The Employment Appeal Tribunal is this week hearing an appeal from a former magistrate who was removed from the judiciary after he expressed the view that it was in a child's best interests to be raised by a mother and a father.
Richard Page claims that the decision was based on “discrimination of Christians”, according to the Christian Legal Centre (CLC), which is advising him on the appeal. The appellant is being represented by barrister Paul Diamond before the EAT hearing on 14-15 May.
The background to the case was that Mr Page, a former finance director in the NHS, had been one of three justices considering an adoption case in 2014.
The CLC said that during a closed-door discussion with his two colleagues, Mr Page expressed his view that it was in the best interests of the child to be raised by “a mother and a father” rather than a same-sex couple.

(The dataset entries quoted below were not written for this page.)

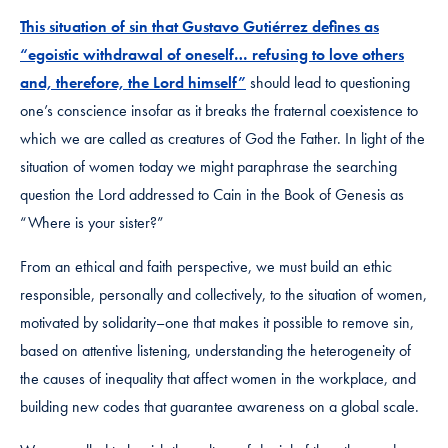
This situation of sin that Gustavo Gutiérrez defines as
“egoistic withdrawal of oneself… refusing to love others
and, therefore, the Lord himself”
should lead to questioning
one’s conscience insofar as it breaks the fraternal coexistence to
which we are called as creatures of God the Father. In light of the
situation of women today we might paraphrase the searching
question the Lord addressed to Cain in the Book of Genesis as
“Where is your sister?”
From an ethical and faith perspective, we must build an ethic
responsible, personally and collectively, to the situation of women,
motivated by solidarity–one that makes it possible to remove sin,
based on attentive listening, understanding the heterogeneity of
the causes of inequality that affect women in the workplace, and
building new codes that guarantee awareness on a global scale.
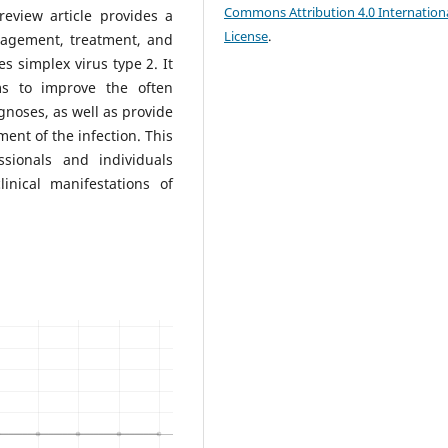
Commons Attribution 4.0 Internation
review article provides a
License
.
nagement, treatment, and
s simplex virus type 2. It
ms to improve the often
gnoses, as well as provide
nt of the infection. This
ssionals and individuals
nical manifestations of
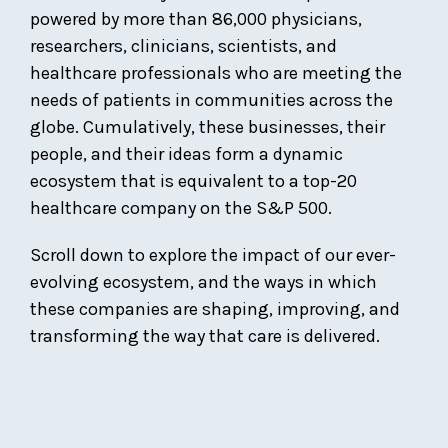
powered by more than 86,000 physicians,
researchers, clinicians, scientists, and
healthcare professionals who are meeting the
needs of patients in communities across the
globe. Cumulatively, these businesses, their
people, and their ideas form a dynamic
ecosystem that is equivalent to a top-20
healthcare company on the S&P 500.
Scroll down to explore the impact of our ever-
evolving ecosystem, and the ways in which
these companies are shaping, improving, and
transforming the way that care is delivered.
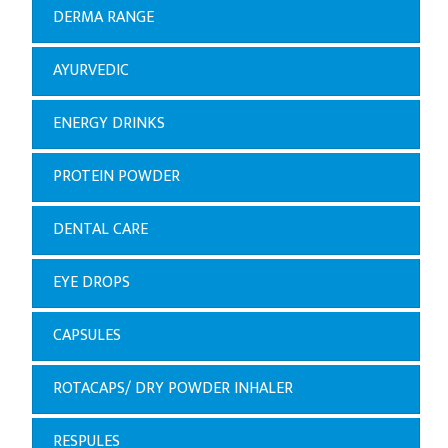
DERMA RANGE
AYURVEDIC
ENERGY DRINKS
PROTEIN POWDER
DENTAL CARE
EYE DROPS
CAPSULES
ROTACAPS/ DRY POWDER INHALER
RESPULES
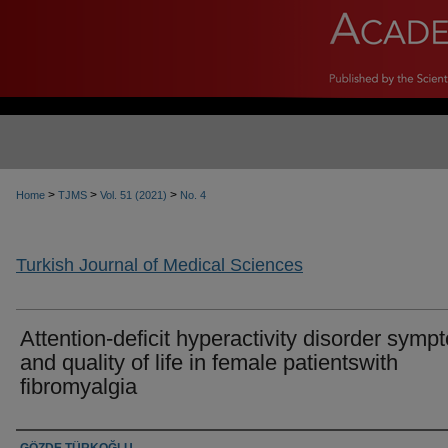
>
>
>
Home
TJMS
Vol. 51 (2021)
No. 4
Turkish Journal of Medical Sciences
Attention-deficit hyperactivity disorder symp
and quality of life in female patientswith
fibromyalgia
Authors
GÖZDE TÜRKOĞLU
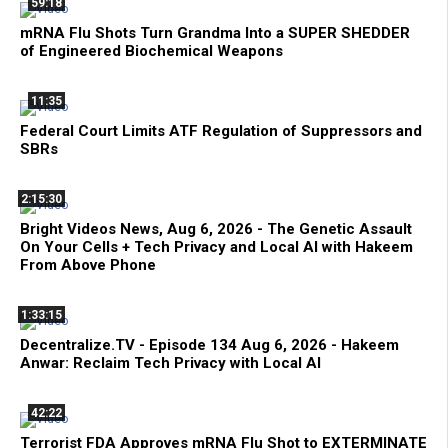
59:18
mRNA Flu Shots Turn Grandma Into a SUPER SHEDDER
of Engineered Biochemical Weapons
11:35
Federal Court Limits ATF Regulation of Suppressors and
SBRs
2:15:30
Bright Videos News, Aug 6, 2026 - The Genetic Assault
On Your Cells + Tech Privacy and Local AI with Hakeem
From Above Phone
1:33:15
Decentralize.TV - Episode 134 Aug 6, 2026 - Hakeem
Anwar: Reclaim Tech Privacy with Local AI
42:22
Terrorist FDA Approves mRNA Flu Shot to EXTERMINATE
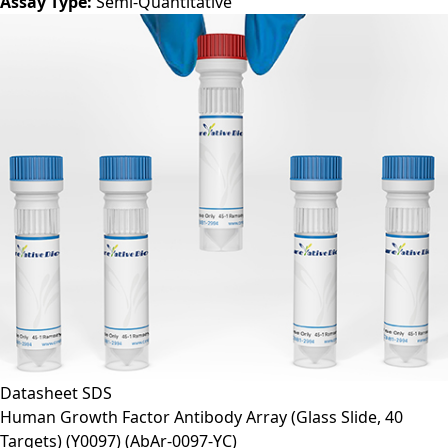
Assay Type:
Semi-Quantitative
Datasheet
SDS
Human Growth Factor Antibody Array (Glass Slide, 40
Targets) (Y0097)
(AbAr-0097-YC)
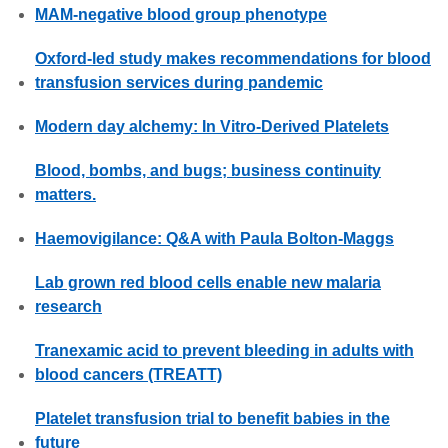
MAM-negative blood group phenotype
Oxford-led study makes recommendations for blood
transfusion services during pandemic
Modern day alchemy: In Vitro-Derived Platelets
Blood, bombs, and bugs; business continuity
matters.
Haemovigilance: Q&A with Paula Bolton-Maggs
Lab grown red blood cells enable new malaria
research
Tranexamic acid to prevent bleeding in adults with
blood cancers (TREATT)
Platelet transfusion trial to benefit babies in the
future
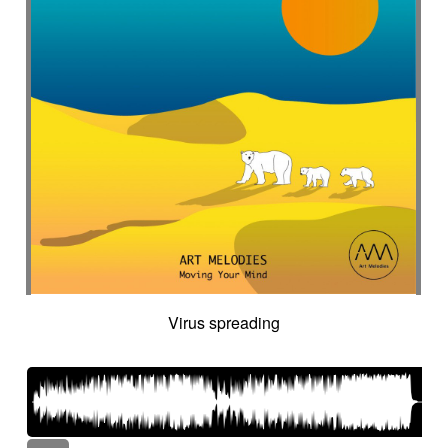
Virus spreading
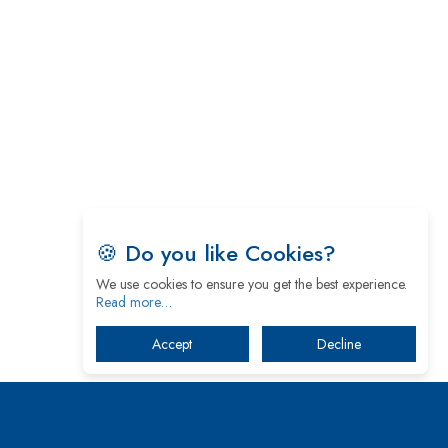
5 Greatest Role Models in the Manufacturing
Industry
Creating a Stronger Ecosystem by Fixing the Nuts
& Bolts of the Economy
Microsoft for India: Making India for Future
Ready
India's UPI Launch in France Opens Gateway to
🍪 Do you like Cookies?
Global Fintech Power
We use cookies to ensure you get the best experience.
Tim Cook Nears Retirement, Who Will Take Over
Read more…
Apple's Throne?
Accept
Decline
Soil Based Microbial Fuel Cells Could Protect the
Environment from Flammable Chemicals
The mantra of Academic Collaboration Echoes on
this Teachers’ Day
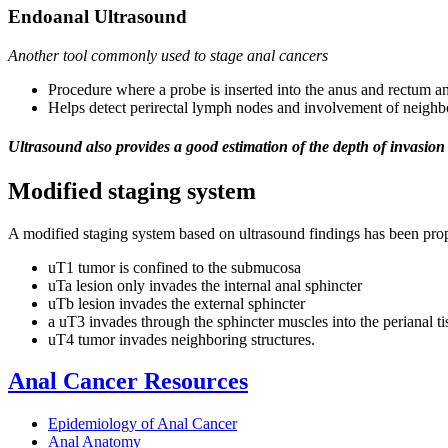
Endoanal Ultrasound
Another tool commonly used to stage anal cancers
Procedure where a probe is inserted into the anus and rectum an
Helps detect perirectal lymph nodes and involvement of neighb
Ultrasound also provides a good estimation of the depth of invasion 
Modified staging system
A modified staging system based on ultrasound findings has been pro
uT1 tumor is confined to the submucosa
uTa lesion only invades the internal anal sphincter
uTb lesion invades the external sphincter
a uT3 invades through the sphincter muscles into the perianal ti
uT4 tumor invades neighboring structures.
Anal Cancer Resources
Epidemiology of Anal Cancer
Anal Anatomy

“Mr Page expressed this view, not only because of his Christian faith, but because a report provided to the court by social services sweepingly claimed that children up for adoption do better with homosexual couples than heterosexual couples. The report also indicated that at least one of the applicants had been unsuccessful in a previous application for adoption,” the CLC claimed.
Mr Page was reported and disciplined by the Lord Chancellor and the Lord Chief Justice. He was told that his views about family life were discriminatory against same-sex couples and he was barred from sitting as a magistrate until he had received 'equality training', which he undertook, the CLC said ahead of the EAT hearing.
However, in 2015 Mr Page appeared on the BBC and said that it was best for the child if it was a man and woman who were the adoptive parents.
This led to a further investigation and his removal from the magistracy in March 2016. He is appealing against this dismissal and is also separately challenging a decision by the NHS to suspend him as a non-executive director of Kent and Medway NHS and Social Care Partnership Trust.
Mr Page lost his claim in the Employment Tribunal. He was given permission to appeal in December 2018.